**TUJUAN TUGAS**
Menurut teks tentang pendapatan usahatani kentang, apa yang dilakukan petani pengguna benih non sertifikat terhadap benih mereka?

**TEKS BACAAN**
Tabel 32 Nilai pendapatan usahatani kentang benih sertifikat dan non sertifikat per ha/ musim tanam

Komponen Pendapatan usahatani kentang

Benih sertifikat (Rp) Benih non sertifikat (Rp)

Pendapatan atas biaya total 76 866 553 17 931 992

Pendapatan atas biaya tunai 100 673 351 42 871 122

R/C atas biaya total 2.31 1.31

R/C atas biaya tunai 3.90 2.33

Jumlah rata-rata pendapatan atas biaya total yang dikeluarkan oleh petani yang menggunakan benih sertifikat lebih tinggi dibandingkan dengan petani yang menggunakan benih non sertifikat. Total penerimaan yang dihasilkan oleh petani benih sertifikat lebih tinggi dibandingkan dengan petani yang menggunakan benih non sertifikat. Hal tersebut membuktikan bahwa penggunaan benih sangat berpengaruh terhadap jumlah pendapatan petani. Pada total penerimaan menunjukkan penerimaan tunai dan non tunai benih sertifikat lebih tinggi dibandingkan dengan benih non sertifikat. Hal tersebut karena pada penerimaan tunai petani benih sertifikat rata-rata menjual benihnya, sehingga mempengaruhi biaya tunai yang dikeluarkan karena petani benih sertifikat lebih sering melakukan pembelian benih yang baru dengan harga yang cukup mahal untuk dapat menjaga kualitas dari benih kentang itu sendiri. Bebeda halnya pada petani yang menggunakan benih non sertifikat, petani tidak menjual benih tersebut dan disimpan untuk digunakan kepentingan sendiri pada musim tanam selanjutnya. Hal tersebut mempengaruhi biaya tunai yang dikeluarkan karena petani benih non sertifikat jarang melakukan pembelian benih yang baru. Jika petani yang menggunakan benih non sertifiakt melakukan pembelian beih yang baru, biaya yang dikeluarkan juga lebih rendah karena harga benih sertifiakt yang lebih murah dibandingkan membeli benih kentang sertifikat dari penangkar.

Selain benih, komponen lain pada penerimaan maupun biaya tidak jauh berbeda. Hal tersebut dapat dilihat pada komponen penerimaan non tunai yang menunjukkan bahwa antara benih sertifikat maupun non sertifikat sama-sama melakukan penyimpanan benih untuk menghemat biaya produksi. Pada komponen

biaya, penggunaan tenaga kerja juga tidak jauh berbeda. Pada benih sertifikat, biaya yang dikeluarkan untuk komponen tenaga kerja luar keluarga lebih besar dibandingkan dengan petani non sertifikat. Berbeda halnya pada petani benih non sertifikat, komponen biaya non tunai yang dikeluarkan untuk tenaga kerja dalam keluarga lebih besar dibandingkan benih sertifikat. Sehingga, nilai pendapatan atas biaya total pada benih sertifikat lebih tinggi dibandingkan dengan non sertifikat. Hal tersebut dipengaruhi oleh total penerimaan benih sertifikat yang lebih tinggi dibandingkan dengan non sertifikat yang membuat selisih antara penerimaan terhadap biaya menjadi lebih besar walaupun jumlah biaya yang dikeluarkan oleh petani benih sertifikat lebih tinggi.

**DATA DITAMPILKAN**
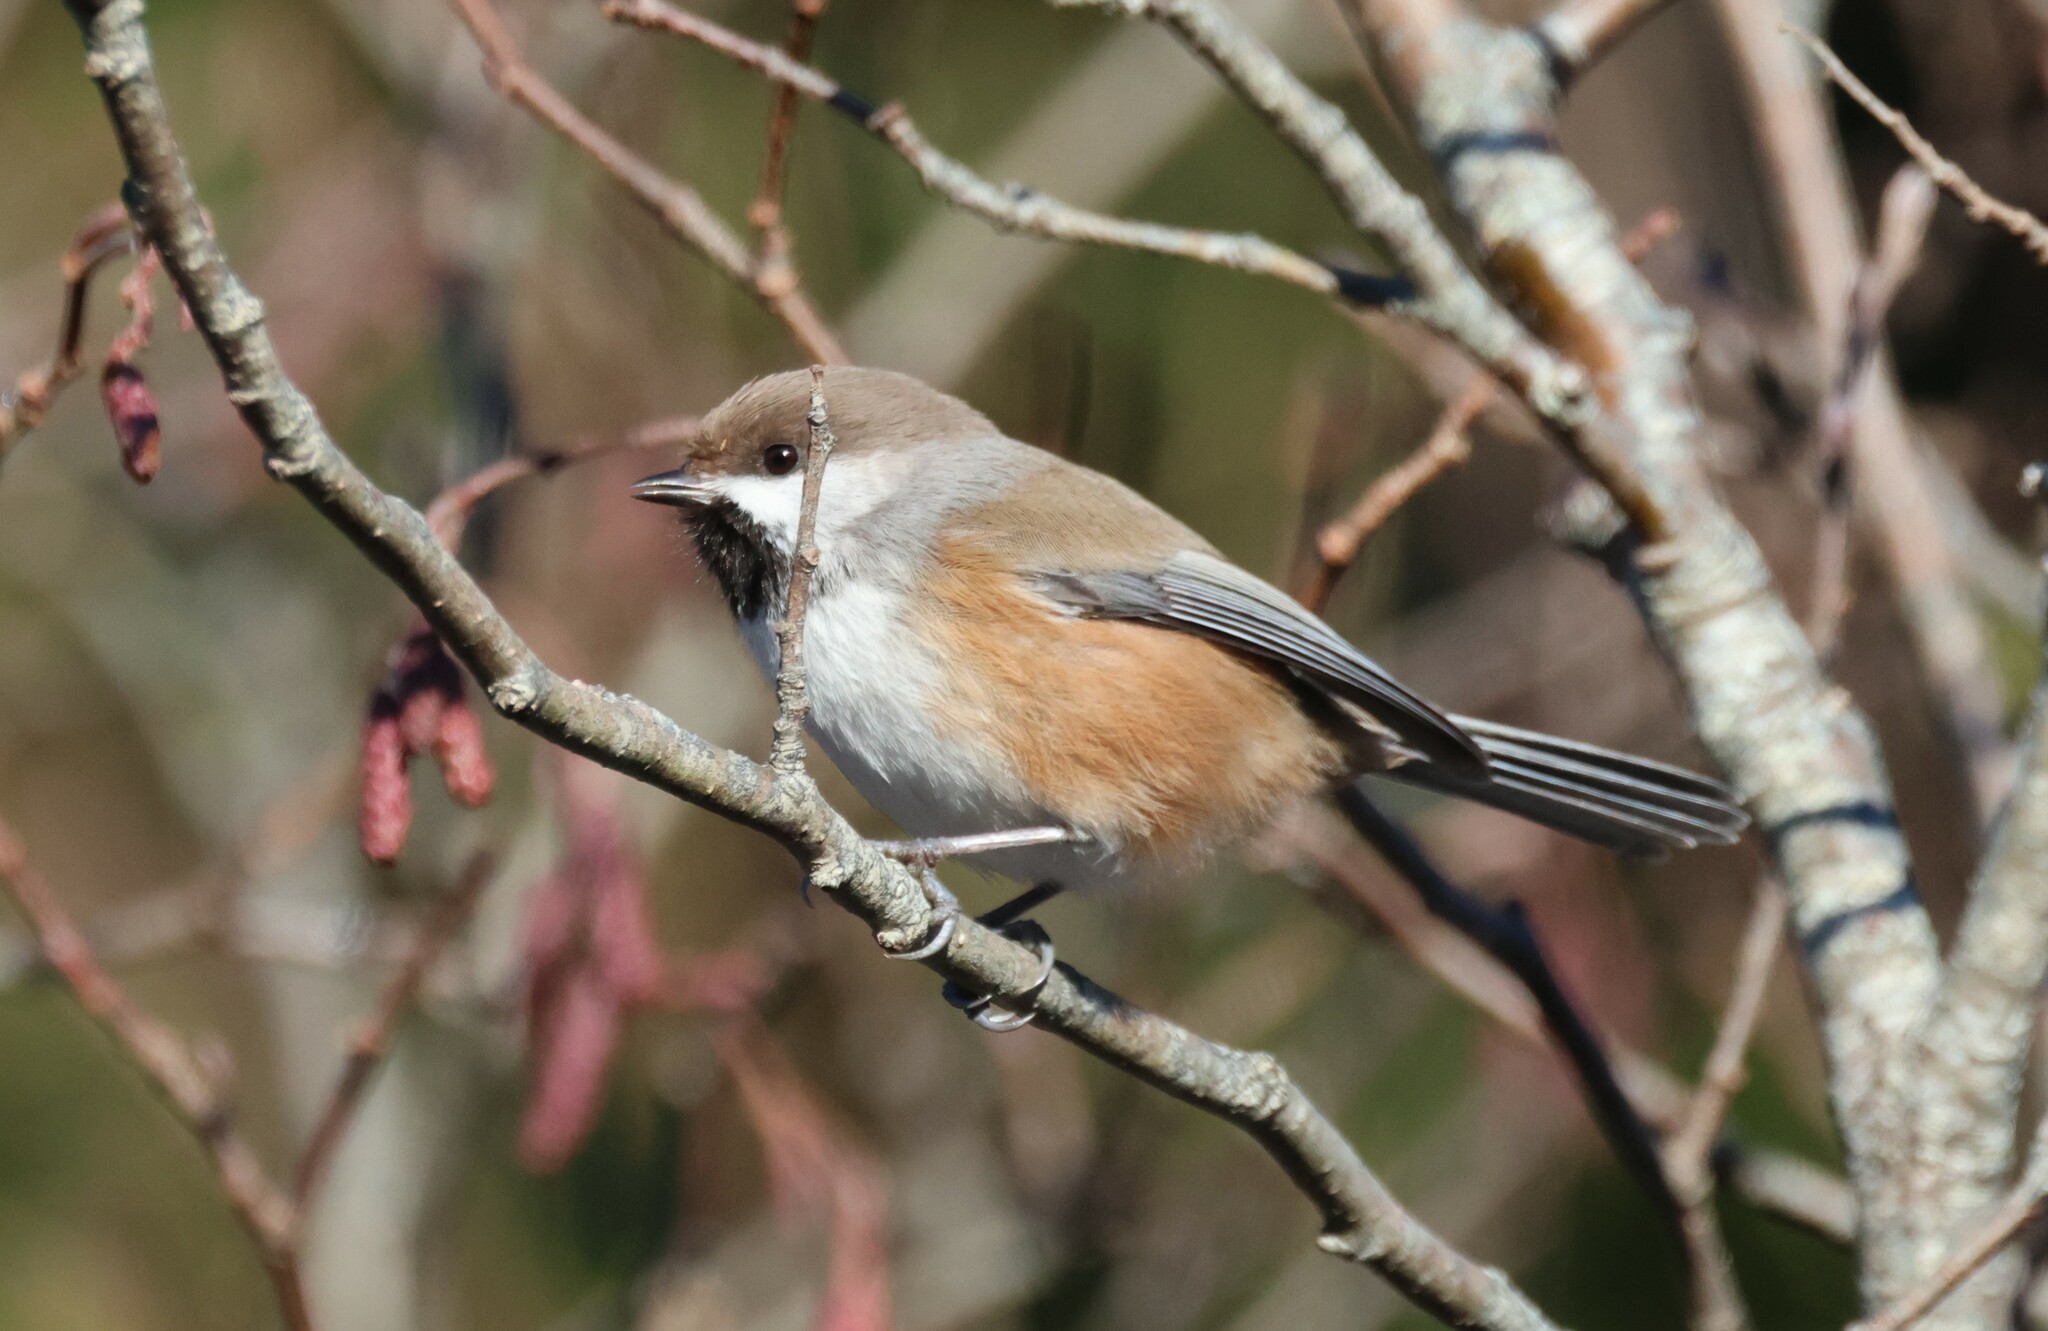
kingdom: Animalia
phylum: Chordata
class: Aves
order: Passeriformes
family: Paridae
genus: Poecile
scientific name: Poecile hudsonicus
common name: Boreal chickadee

**HASIL LATIHAN**
Mereka tidak menjual benih tersebut, tetapi menyimpannya untuk kepentingan sendiri pada musim tanam selanjutnya.